- **Aim of the exercise**:
Output every line of the rows below as a numbered list, omitting blank lines. Leave the pictures out of the answer.

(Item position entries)
## BEGIN
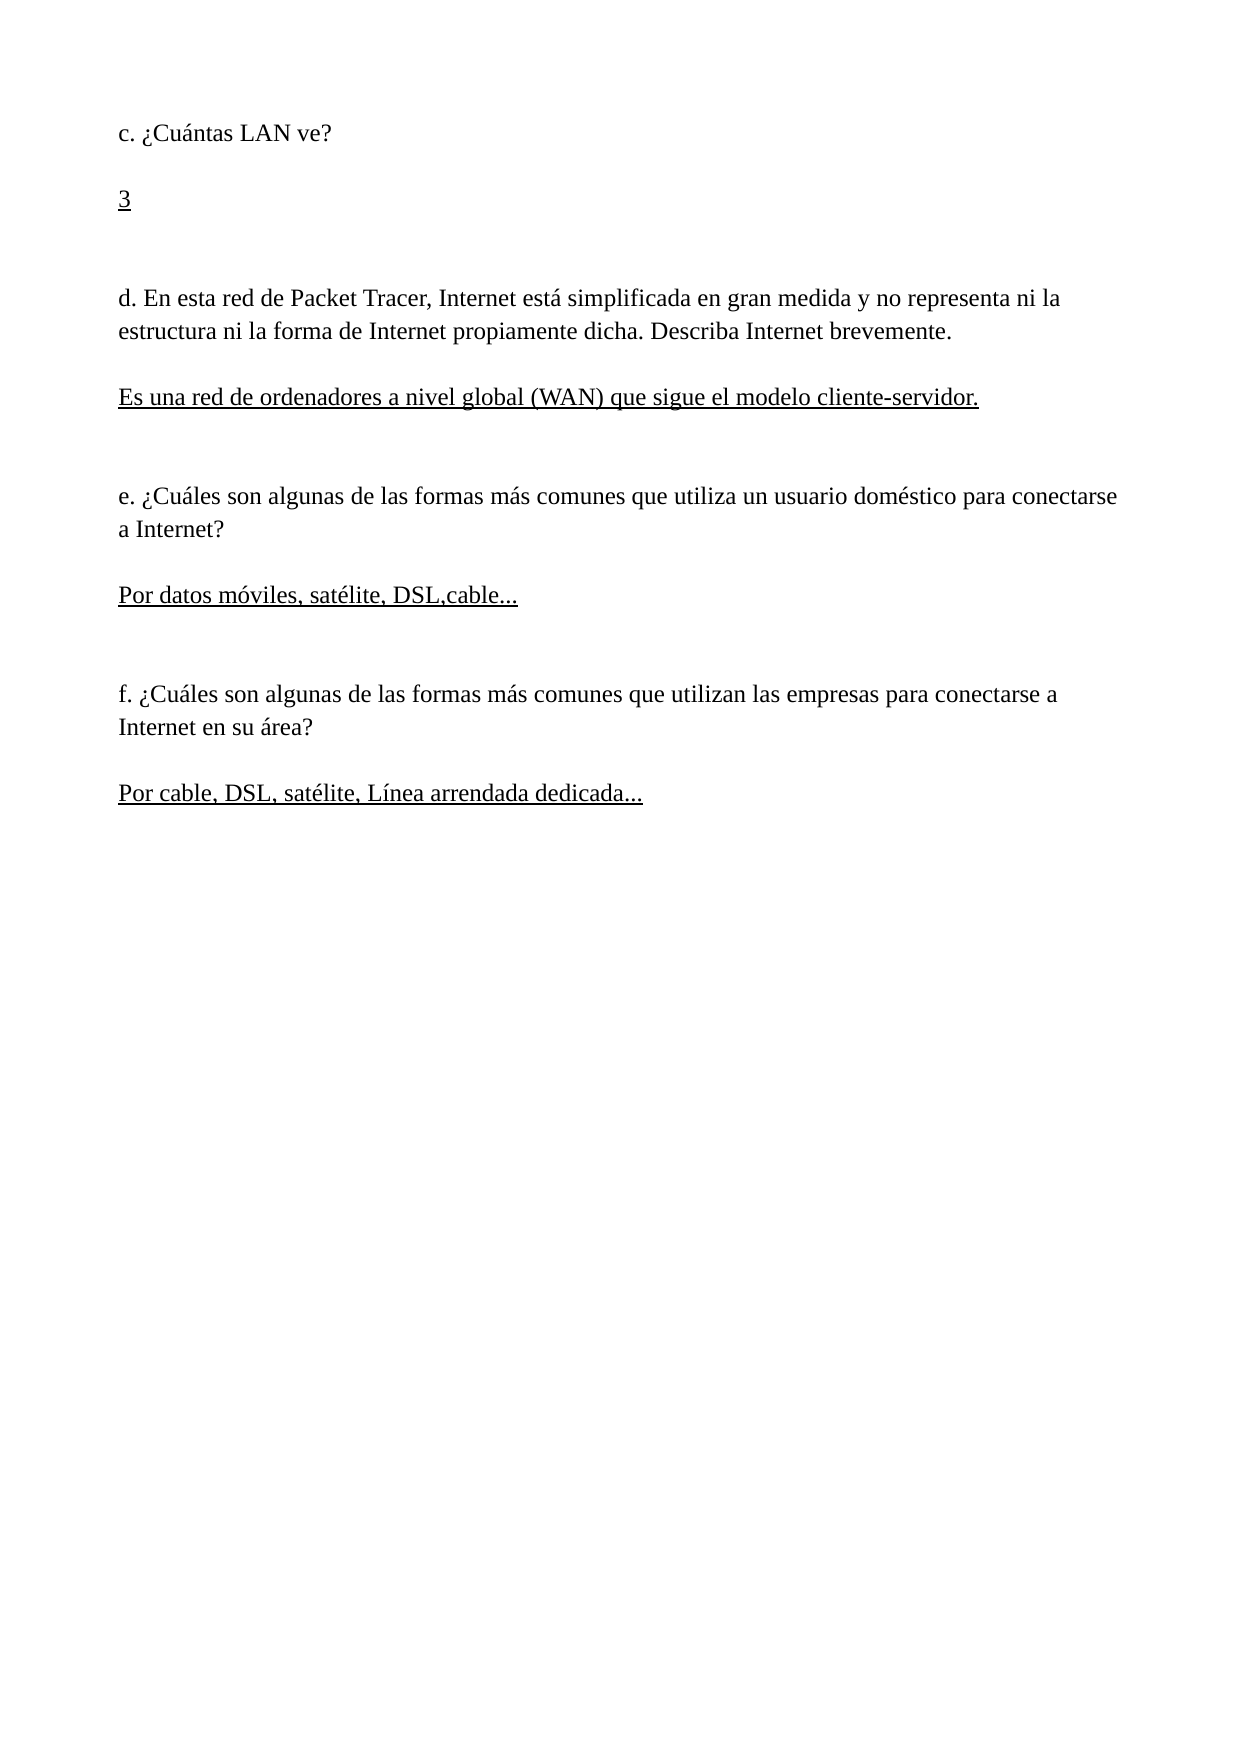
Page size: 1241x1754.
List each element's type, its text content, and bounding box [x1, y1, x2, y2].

text 3 [118, 184, 1122, 213]
text f. ¿Cuáles son algunas de las formas más comunes que utilizan las empresas para conectarse a Internet en su área? [118, 679, 1122, 741]
text Es una red de ordenadores a nivel global (WAN) que sigue el modelo cliente-servidor. [118, 382, 1122, 411]
text Por cable, DSL, satélite, Línea arrendada dedicada... [118, 778, 1122, 807]
text c. ¿Cuántas LAN ve? [118, 118, 1122, 147]
text d. En esta red de Packet Tracer, Internet está simplificada en gran medida y no representa ni la estructura ni la forma de Internet propiamente dicha. Describa Internet brevemente. [118, 283, 1122, 345]
text Por datos móviles, satélite, DSL,cable... [118, 580, 1122, 609]
text e. ¿Cuáles son algunas de las formas más comunes que utiliza un usuario doméstico para conectarse a Internet? [118, 481, 1122, 543]
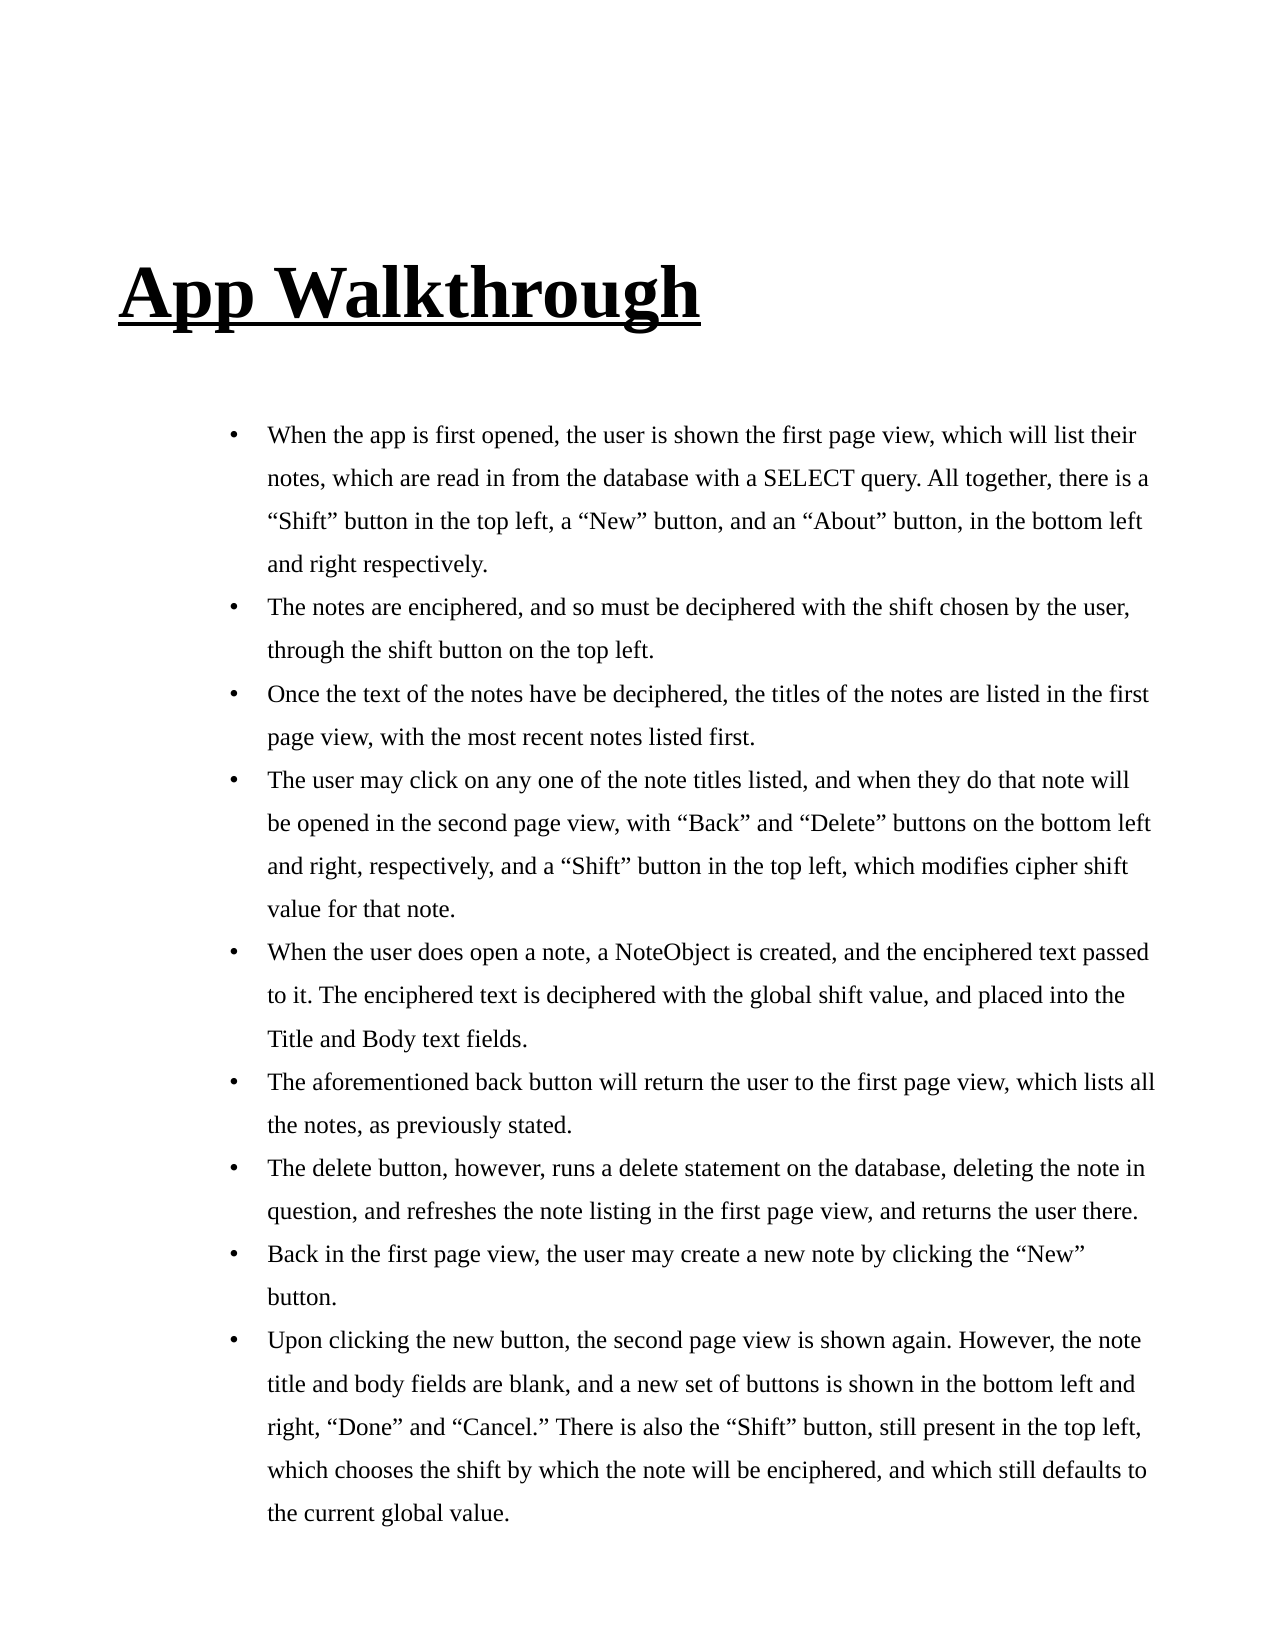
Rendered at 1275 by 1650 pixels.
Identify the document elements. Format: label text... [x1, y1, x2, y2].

list When the user does open a note, a NoteObject is created, and the enciphered text passed to it. The enciphered text is deciphered with the global shift value, and placed into the Title and Body text fields. [229, 937, 1157, 1052]
list The aforementioned back button will return the user to the first page view, which lists all the notes, as previously stated. [229, 1067, 1157, 1139]
list When the app is first opened, the user is shown the first page view, which will list their notes, which are read in from the database with a SELECT query. All together, there is a “Shift” button in the top left, a “New” button, and an “About” button, in the bottom left and right respectively. [229, 420, 1157, 578]
list The user may click on any one of the note titles listed, and when they do that note will be opened in the second page view, with “Back” and “Delete” buttons on the bottom left and right, respectively, and a “Shift” button in the top left, which modifies cipher shift value for that note. [229, 765, 1157, 923]
list The notes are enciphered, and so must be deciphered with the shift chosen by the user, through the shift button on the top left. [229, 592, 1157, 664]
list Back in the first page view, the user may create a new note by clicking the “New” button. [229, 1239, 1157, 1311]
list The delete button, however, runs a delete statement on the database, deleting the note in question, and refreshes the note listing in the first page view, and returns the user there. [229, 1153, 1157, 1225]
text App Walkthrough [118, 247, 1157, 334]
list Once the text of the notes have be deciphered, the titles of the notes are listed in the first page view, with the most recent notes listed first. [229, 679, 1157, 751]
list Upon clicking the new button, the second page view is shown again. However, the note title and body fields are blank, and a new set of buttons is shown in the bottom left and right, “Done” and “Cancel.” There is also the “Shift” button, still present in the top left, which chooses the shift by which the note will be enciphered, and which still defaults to the current global value. [229, 1326, 1157, 1527]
## END
- **Output of the exercise**:
1. Page size: 1241x1754.
2. List each element's type, its text content, and bounding box [x1, y1, x2, y2].
3. text 3 [118, 184, 1122, 213]
4. text f. ¿Cuáles son algunas de las formas más comunes que utilizan las empresas para conectarse a Internet en su área? [118, 679, 1122, 741]
5. text Es una red de ordenadores a nivel global (WAN) que sigue el modelo cliente-servidor. [118, 382, 1122, 411]
6. text Por cable, DSL, satélite, Línea arrendada dedicada... [118, 778, 1122, 807]
7. text c. ¿Cuántas LAN ve? [118, 118, 1122, 147]
8. text d. En esta red de Packet Tracer, Internet está simplificada en gran medida y no representa ni la estructura ni la forma de Internet propiamente dicha. Describa Internet brevemente. [118, 283, 1122, 345]
9. text Por datos móviles, satélite, DSL,cable... [118, 580, 1122, 609]
10. text e. ¿Cuáles son algunas de las formas más comunes que utiliza un usuario doméstico para conectarse a Internet? [118, 481, 1122, 543]
11. Rendered at 1275 by 1650 pixels.
12. Identify the document elements. Format: label text... [x1, y1, x2, y2].
13. list When the user does open a note, a NoteObject is created, and the enciphered text passed to it. The enciphered text is deciphered with the global shift value, and placed into the Title and Body text fields. [229, 937, 1157, 1052]
14. list The aforementioned back button will return the user to the first page view, which lists all the notes, as previously stated. [229, 1067, 1157, 1139]
15. list When the app is first opened, the user is shown the first page view, which will list their notes, which are read in from the database with a SELECT query. All together, there is a “Shift” button in the top left, a “New” button, and an “About” button, in the bottom left and right respectively. [229, 420, 1157, 578]
16. list The user may click on any one of the note titles listed, and when they do that note will be opened in the second page view, with “Back” and “Delete” buttons on the bottom left and right, respectively, and a “Shift” button in the top left, which modifies cipher shift value for that note. [229, 765, 1157, 923]
17. list The notes are enciphered, and so must be deciphered with the shift chosen by the user, through the shift button on the top left. [229, 592, 1157, 664]
18. list Back in the first page view, the user may create a new note by clicking the “New” button. [229, 1239, 1157, 1311]
19. list The delete button, however, runs a delete statement on the database, deleting the note in question, and refreshes the note listing in the first page view, and returns the user there. [229, 1153, 1157, 1225]
20. text App Walkthrough [118, 247, 1157, 334]
21. list Once the text of the notes have be deciphered, the titles of the notes are listed in the first page view, with the most recent notes listed first. [229, 679, 1157, 751]
22. list Upon clicking the new button, the second page view is shown again. However, the note title and body fields are blank, and a new set of buttons is shown in the bottom left and right, “Done” and “Cancel.” There is also the “Shift” button, still present in the top left, which chooses the shift by which the note will be enciphered, and which still defaults to the current global value. [229, 1326, 1157, 1527]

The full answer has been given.